I think I’ve just revealed that I am very cheap. I’m sure the bar in the Novotel smells of French hostesses and chilled Muscadet (which are also permeations of a good night out), but I wouldn’t know, because I sometimes duck into Wetherspoons for a cheeky pint at lunchtime.

Having kids means most of my pub time is taken up in the evening, and where I work there’s a big divide between the nasty old boy pubs and the gastro-pubs, and sometimes I don’t feel like paying £12 for a plate of butternut squash risotto with a cranberry jus. Or coulis. Or whatever the fuck that it is.

Sometimes I just want a pint of Stella and a bowl of good chips.

 

Tomorrow you’ve got the Midweek Book, an audio post and arguably (meaning “I can’t remember”) a This Is This first. I’ll try it for a month and see how it goes. If you like the idea, send it round - I can’t reckon the currency in doing it if too many people aren’t getting kicks, because all this stuff takes time and effort and I’ve only got so much of either.

But I know you’re going to love tomorrow’s post. You have one day to find some headphones and the rest of your life to listen.
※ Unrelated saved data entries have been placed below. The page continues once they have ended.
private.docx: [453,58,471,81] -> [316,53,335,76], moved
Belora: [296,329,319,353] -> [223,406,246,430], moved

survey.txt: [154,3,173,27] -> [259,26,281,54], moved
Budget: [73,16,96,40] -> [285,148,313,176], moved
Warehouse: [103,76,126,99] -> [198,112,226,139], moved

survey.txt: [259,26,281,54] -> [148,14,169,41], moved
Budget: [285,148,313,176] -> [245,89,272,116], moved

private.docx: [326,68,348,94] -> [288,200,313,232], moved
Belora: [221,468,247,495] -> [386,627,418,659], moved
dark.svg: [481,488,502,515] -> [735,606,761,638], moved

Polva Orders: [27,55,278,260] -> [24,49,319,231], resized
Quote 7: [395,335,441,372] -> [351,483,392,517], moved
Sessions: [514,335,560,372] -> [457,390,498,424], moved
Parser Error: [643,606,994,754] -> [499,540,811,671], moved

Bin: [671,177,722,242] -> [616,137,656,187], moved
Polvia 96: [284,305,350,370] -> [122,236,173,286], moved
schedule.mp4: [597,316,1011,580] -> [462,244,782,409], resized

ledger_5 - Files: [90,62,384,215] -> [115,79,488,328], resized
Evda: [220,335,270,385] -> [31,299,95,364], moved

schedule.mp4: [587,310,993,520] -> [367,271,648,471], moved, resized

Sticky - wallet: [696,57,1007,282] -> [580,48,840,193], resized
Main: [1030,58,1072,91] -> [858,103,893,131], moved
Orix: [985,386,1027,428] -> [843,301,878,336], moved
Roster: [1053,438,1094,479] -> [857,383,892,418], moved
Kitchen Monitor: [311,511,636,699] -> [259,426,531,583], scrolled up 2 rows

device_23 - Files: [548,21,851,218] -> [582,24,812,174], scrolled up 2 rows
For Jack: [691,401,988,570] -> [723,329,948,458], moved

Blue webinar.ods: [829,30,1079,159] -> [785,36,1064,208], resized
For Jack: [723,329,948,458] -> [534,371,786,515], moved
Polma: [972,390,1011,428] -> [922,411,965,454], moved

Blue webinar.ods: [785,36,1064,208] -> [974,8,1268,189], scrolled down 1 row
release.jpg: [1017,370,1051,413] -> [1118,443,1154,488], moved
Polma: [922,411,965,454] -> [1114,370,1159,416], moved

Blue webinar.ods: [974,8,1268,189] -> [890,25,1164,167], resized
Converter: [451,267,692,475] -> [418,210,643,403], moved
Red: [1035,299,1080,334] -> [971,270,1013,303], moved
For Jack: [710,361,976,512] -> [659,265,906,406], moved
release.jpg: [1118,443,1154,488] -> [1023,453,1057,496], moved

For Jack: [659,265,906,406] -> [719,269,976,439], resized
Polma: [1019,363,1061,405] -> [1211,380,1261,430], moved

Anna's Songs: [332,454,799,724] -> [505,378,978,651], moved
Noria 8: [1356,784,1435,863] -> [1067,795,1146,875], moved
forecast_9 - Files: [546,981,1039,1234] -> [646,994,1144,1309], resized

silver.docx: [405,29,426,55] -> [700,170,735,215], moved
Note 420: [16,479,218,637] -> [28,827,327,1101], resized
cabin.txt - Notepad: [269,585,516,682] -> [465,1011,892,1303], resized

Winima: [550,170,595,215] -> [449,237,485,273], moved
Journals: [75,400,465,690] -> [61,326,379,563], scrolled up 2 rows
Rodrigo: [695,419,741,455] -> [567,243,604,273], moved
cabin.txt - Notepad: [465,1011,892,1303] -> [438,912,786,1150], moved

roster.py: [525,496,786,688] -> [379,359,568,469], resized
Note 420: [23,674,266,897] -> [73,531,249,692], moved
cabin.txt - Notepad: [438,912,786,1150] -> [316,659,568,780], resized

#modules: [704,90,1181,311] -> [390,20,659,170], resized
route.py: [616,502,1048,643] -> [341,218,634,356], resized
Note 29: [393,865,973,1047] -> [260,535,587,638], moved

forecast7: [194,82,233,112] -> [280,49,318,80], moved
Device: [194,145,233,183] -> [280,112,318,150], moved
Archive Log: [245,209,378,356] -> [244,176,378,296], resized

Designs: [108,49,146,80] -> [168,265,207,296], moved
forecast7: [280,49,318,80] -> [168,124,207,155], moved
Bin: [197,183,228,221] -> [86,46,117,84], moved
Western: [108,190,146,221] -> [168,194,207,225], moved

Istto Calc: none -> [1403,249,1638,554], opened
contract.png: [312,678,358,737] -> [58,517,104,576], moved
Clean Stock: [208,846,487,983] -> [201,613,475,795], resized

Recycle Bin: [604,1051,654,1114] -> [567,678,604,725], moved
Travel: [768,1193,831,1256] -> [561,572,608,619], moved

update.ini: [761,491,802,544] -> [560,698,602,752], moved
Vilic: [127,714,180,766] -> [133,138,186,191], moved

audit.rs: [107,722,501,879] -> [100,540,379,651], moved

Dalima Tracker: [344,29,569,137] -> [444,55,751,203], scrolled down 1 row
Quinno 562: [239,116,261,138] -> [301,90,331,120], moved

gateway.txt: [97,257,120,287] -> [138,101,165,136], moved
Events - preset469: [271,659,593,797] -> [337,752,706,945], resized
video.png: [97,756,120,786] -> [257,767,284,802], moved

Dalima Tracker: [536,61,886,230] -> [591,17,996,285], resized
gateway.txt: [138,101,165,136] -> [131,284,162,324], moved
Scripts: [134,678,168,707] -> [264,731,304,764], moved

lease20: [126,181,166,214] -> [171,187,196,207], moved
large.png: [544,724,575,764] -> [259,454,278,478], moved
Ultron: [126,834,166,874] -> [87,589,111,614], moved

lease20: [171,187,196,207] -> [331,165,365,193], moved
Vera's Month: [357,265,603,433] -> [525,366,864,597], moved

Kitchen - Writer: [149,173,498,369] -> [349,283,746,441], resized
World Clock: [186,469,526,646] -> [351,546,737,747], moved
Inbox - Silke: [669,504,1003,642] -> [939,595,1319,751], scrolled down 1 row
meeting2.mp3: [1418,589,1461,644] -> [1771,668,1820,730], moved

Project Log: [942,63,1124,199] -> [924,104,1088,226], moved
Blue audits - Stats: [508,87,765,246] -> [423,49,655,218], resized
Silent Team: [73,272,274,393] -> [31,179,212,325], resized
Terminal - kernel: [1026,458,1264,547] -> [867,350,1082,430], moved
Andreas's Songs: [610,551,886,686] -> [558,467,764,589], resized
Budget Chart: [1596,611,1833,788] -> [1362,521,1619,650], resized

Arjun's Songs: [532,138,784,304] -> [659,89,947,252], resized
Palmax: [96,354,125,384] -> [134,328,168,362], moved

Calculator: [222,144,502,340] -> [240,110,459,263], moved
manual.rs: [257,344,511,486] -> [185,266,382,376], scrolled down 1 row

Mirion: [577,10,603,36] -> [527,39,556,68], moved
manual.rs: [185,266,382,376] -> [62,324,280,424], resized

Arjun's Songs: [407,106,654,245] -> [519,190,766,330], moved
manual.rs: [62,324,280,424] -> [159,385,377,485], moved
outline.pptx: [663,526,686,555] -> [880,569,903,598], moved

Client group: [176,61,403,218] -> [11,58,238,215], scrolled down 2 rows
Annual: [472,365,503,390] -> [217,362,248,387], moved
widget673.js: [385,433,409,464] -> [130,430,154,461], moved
10 Responses to “That Pub Smell”

  1. Wendy Says:

    And don’t forget rancid bo(d)y odour that’s also suddenly become more noticable in our pubs.

  2. Cliff Says:

    You’re a bad (w)omen.

  3. James Says:

    Maybe there is a business to be had in selling ’smoke smelling’ air freshners to pubs to return them back to their natural smell.

  4. Kathryn Says:

    Yeah, pubs smell. But you’re not gonna stop going to ‘em are ya? Are ya?

    Oh, Wetherspoons. Why, oh why, is there no music in them? Is it because it costs money to turn a radio on? Otherwise, yay for cheap chips and beer.

  5. Cliff Says:

    But good chips, yeah? Good and cheap. Actually, Weatherspooneses were bad examples, because they are soulless hovels.

    Also, I could totally stop pubs if I wanted.

  6. Kathryn Says:

    I double dog dare ya.

  7. Ed R Says:

    Be a piece of cake for me to stop pubbing.

  8. FB Says:

    Is it wrong that I now really would like a butternut squash risotto with cranberry coulis? It sounds lovely.

    Maybe pub owners could now just wash the carpets once in a while?

  9. Cliff Says:

    Actually, risotto is a bad example, because it is tasty.

  10. Tom Says:

    There’s (m)an awful smell in American pubs, too.